A woman with hypoglycemia was holding center stage, but she was bumped off in the middle of her dissertation by a quadruple bypass, always a heavily respected operative procedure (although as of late, it has lost a bit of luster as a result of a heart transplant having purchased a two-bedroom unit). The bypass knew he had her outclassed, and the low-blood sugar woman politely leaned back in her lounge to let him speak. When he began talking about his anesthesiologist and the kind of sedative used, I impulsively piped in. "Hey, that's the same stuff my doctor used." All eyes immediately turned to this young, 40-year-old whippersnapper, vaguely known around the condo as "Max's son-in-law."
"Young Man," the gentleman said, raising his eyebrows in theatrical annoyance, "do you realize that I had a triple bypass? What could your problem possibly have been?"
"Well," I answered innocently, "a couple of months ago I underwent brain surgery." There was silence, sudden dead silence of the variety in the old "When E.F. Hutton speaks . . ." commercial. This was big time. The bypass, not at all offended, settled back in his lounge, folded his arms across his chest and motioned for me to elucidate, wanting nothing less than all the gory details.
I went on for a full 25 minutes and then entertained questions for another 15. They were eating out of my hands. And when I rose to leave, the bypass said, "Let me walk you back to the apartment," and questioned me in even greater detail every step of the way. When my father-in-law opened the door, the bypass said to him, "Max, this is quite a boy your daughter married. You should be very proud," and he patted my back.
The experience gleaned from that first presentation has been invaluable. Over the past mouths, I've refined my spiel. At parties I mesmerize them, but it's at weddings and other such formal affairs that I really shine. When people hear the words "brain operation," they freeze. And if my audience is really deserving, I'll wheel around and push up the hair on the back of my head to expose the scar. It's quite effective.

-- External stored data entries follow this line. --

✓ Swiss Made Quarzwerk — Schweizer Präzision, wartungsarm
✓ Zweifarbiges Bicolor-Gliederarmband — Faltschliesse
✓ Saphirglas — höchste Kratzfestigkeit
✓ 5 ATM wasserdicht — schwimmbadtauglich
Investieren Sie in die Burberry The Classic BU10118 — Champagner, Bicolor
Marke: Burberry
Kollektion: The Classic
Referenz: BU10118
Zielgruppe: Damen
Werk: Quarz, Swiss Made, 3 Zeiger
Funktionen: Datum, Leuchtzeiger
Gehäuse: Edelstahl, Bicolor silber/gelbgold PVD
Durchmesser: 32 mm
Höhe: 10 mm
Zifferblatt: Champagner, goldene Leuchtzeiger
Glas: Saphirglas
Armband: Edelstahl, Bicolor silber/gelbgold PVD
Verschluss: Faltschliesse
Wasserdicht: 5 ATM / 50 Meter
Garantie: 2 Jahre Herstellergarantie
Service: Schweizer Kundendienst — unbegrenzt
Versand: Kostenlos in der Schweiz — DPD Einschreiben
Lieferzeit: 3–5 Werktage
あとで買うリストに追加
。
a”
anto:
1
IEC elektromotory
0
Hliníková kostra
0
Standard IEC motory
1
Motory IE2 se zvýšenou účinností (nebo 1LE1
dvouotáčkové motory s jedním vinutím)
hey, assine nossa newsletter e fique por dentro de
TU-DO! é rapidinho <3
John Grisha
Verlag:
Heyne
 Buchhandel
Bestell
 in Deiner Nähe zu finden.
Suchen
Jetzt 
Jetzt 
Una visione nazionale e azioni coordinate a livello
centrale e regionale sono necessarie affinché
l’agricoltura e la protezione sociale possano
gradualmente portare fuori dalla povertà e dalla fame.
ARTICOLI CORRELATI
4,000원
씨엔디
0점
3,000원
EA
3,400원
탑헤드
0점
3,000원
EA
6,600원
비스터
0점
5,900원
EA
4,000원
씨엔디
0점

My social calendar has been rather healthy as of late. In fact, I'm sure that I've been invited to several dinner parties on the strength of the hole in my head. And when my aunt Tillie, to whom my father hasn't spoken in forty years, sent me an invitation to her granddaughter's wedding, I realized that word had spread far and wide that I was a star.
Howard Karlitz is a teacher and free-lance writer.